Required task :: Reproduce everything in the Homer High School news article below from "Staff Reporter" down to "was not surprised.", word for word.

Document ::
============================================================

March 14, 2007

Speaker dispels Muslim myths


Bob Ellis/staff photographer
Omer Bajwa, director of outreach for the Middle Eastern Studies department at Cornell University, speaks about Islam at Homer High School Tuesday morning.

Staff Reporter

HOMER — When students told a speaker at the beginning of a school-wide assembly Tuesday at the high school that the word Islam makes them think of terrorists, AK47s and bombs, the speaker was not surprised.
Islamic religion and culture expert Omer Bajwa told the students he understands their reactions.
“I appreciate your candor,” he said. “You are not alone.”
Bajwa, 30, of Ithaca, spent an hour and a half discussing commonly held stereotypes about Islam and Muslims.
Those stereotypes have little to do with Islamic theology, describing just a small percentage of Muslims who are extremists, he said.
Bajwa, a Muslim who moved from Pakistan to Endicott in Tompkins County when he was 3, is the director of outreach for the Middle Eastern Studies department at Cornell University. Bajwa has a bachelor’s in English from SUNY Binghamton and holds master’s degrees in communications and Eastern studies with a concentration in Islamic studies from Cornell University.

============================================================

Supplied data ::
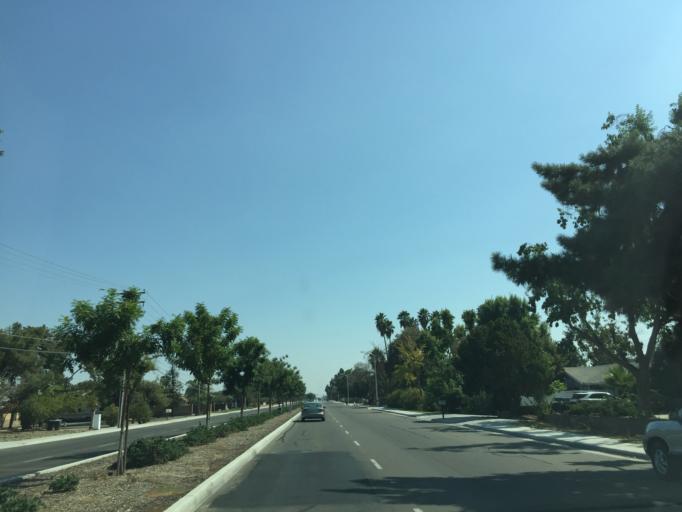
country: US
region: California
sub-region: Kings County
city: Lucerne
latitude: 36.3497
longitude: -119.6729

============================================================

Full answer ::
Staff Reporter

HOMER — When students told a speaker at the beginning of a school-wide assembly Tuesday at the high school that the word Islam makes them think of terrorists, AK47s and bombs, the speaker was not surprised.